L'idée de la fétichisation me passionne. Mais on n'a pas revu Stranger Things. On est reparti aux sources : Spielberg et les films Amblin pour façonner notre propre recréation des années 80. Quand on se souvient de ces années-là, c'est à la fois à travers le prisme de nos souvenirs, mais aussi de notre cinéphilie. Il y avait les films, et les objets. Un magnétoscope, le Rubik's cube, les 4L, les K-Way…. Et on a désigné tout cela avec beaucoup de réalisme mais aussi beaucoup de libertés. On voulu que ces “fétiches” soient vus à travers le fondu enchaîné des époques. Parfois, je regarde des films et le réalisme excessif porté aux décors, aux costumes ou au langage rendent les choses un peu ridicules. C'était vraiment une époque super cool, avec des aspects parfois étranges pour aujourd'hui, mais en tout cas, sur le plan visuel et sonore, très séduisant encore de nos jours. Et je voulais qu’on ressente cela. Du coup, on a choisi des vêtements ou des sons qui sont à la fois de cette époque-là mais aussi d’aujourd’hui. On a pratiqué un mélange des genres qui nous permettait de rendre cela à la fois distant et très proche. C’est l’esprit de la musique qu'a imaginée Yuksek. Il fait de l’électro totalement contemporain, mais comme c’est un fou des synthés des années 80, il a utilisé des instruments analogiques pour retrouver le grain et la chaleur de l’époque. Au fond, on a tout fait pour éviter de se retrouver au musée Grévin ou chez Madame Tussaud (rires) !

Est ce qu'il y avait un message que vous vouliez transmettre à travers cette histoire ?

D'abord on espère que les spectateurs vont aimer cette histoire policière, paranormale et ludique. Mais on a voulu aussi rappeler que l'amitié entre les peuples est une construction, au même titre que la haine. Pendant des années, on nous a fait croire qu’on était ennemis de l'Allemagne et puis, avec la construction européenne, on nous a fait comprendre qu’on pouvait être amis, alliés, et co-constructeurs de notre destin commun.
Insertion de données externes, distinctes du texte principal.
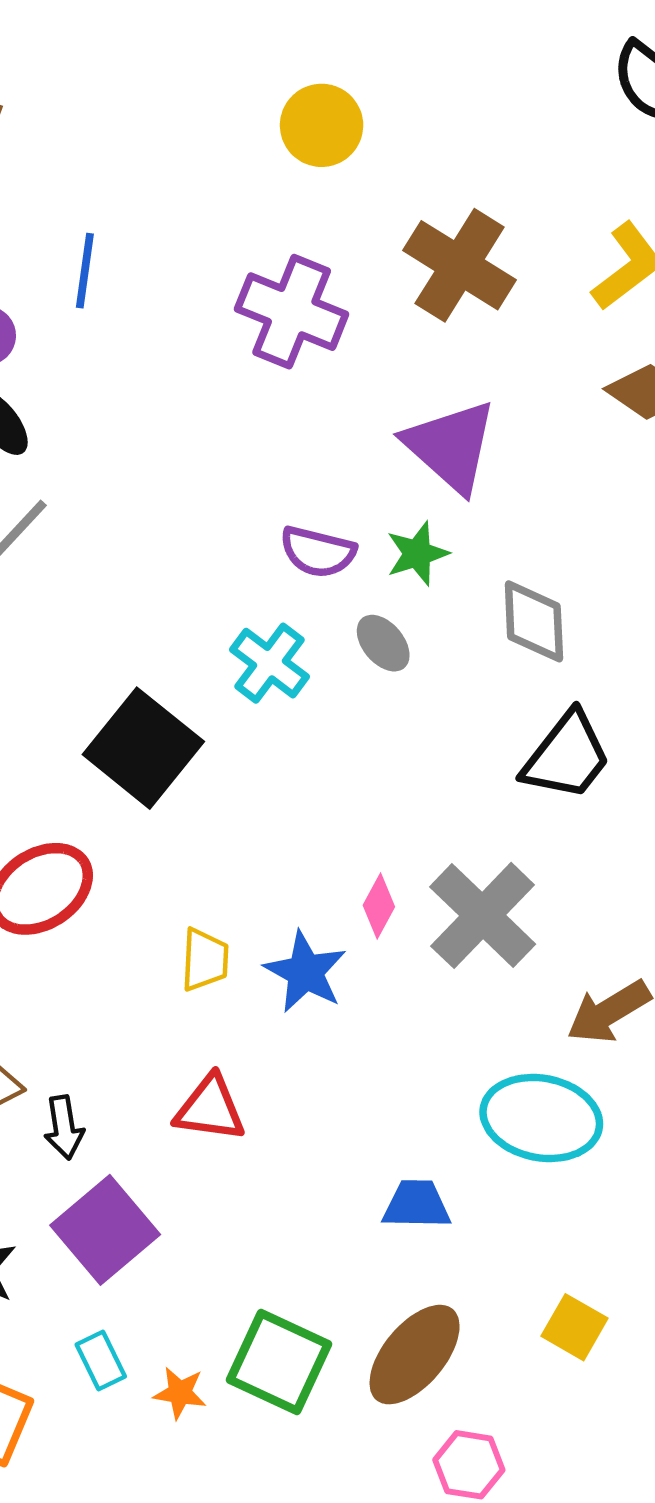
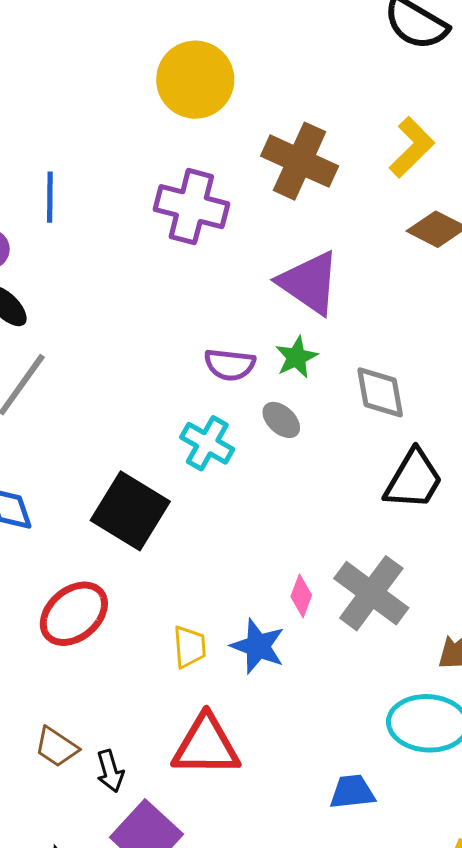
yellow circle: (322, 125) -> (195, 80), size x1.4
red triangle: (210, 1109) -> (206, 746), size x1.4

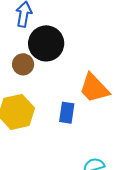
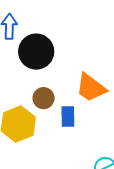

C'est une construction qui reste fragile et dont il faut prendre soin. Cette amitié ne va pas forcément de soi. Pour les jeunes d'aujourd'hui, c’est une évidence. Mais si on se replonge 40 ans en arrière, c'était absolument inimaginable. Personne n’aurait pu prévoir qu'on serait si proche aujourd'hui. Ça fait 80 ans qu'il n'y a pas eu de guerre sur le territoire européen, mais il y a la guerre à nos portes, en Ukraine. C'est la plus longue période de paix qu'on ait jamais connue et c'est grâce à cette construction européenne qui est souvent honnie. On a un amour difficile, complexe, pour cette construction européenne, et je peux le comprendre. Mais en même temps, c'est cela qui nous permet de vivre en paix en Europe aujourd'hui. S’il y a un message dans Ouija, alors, ce serait celui-là.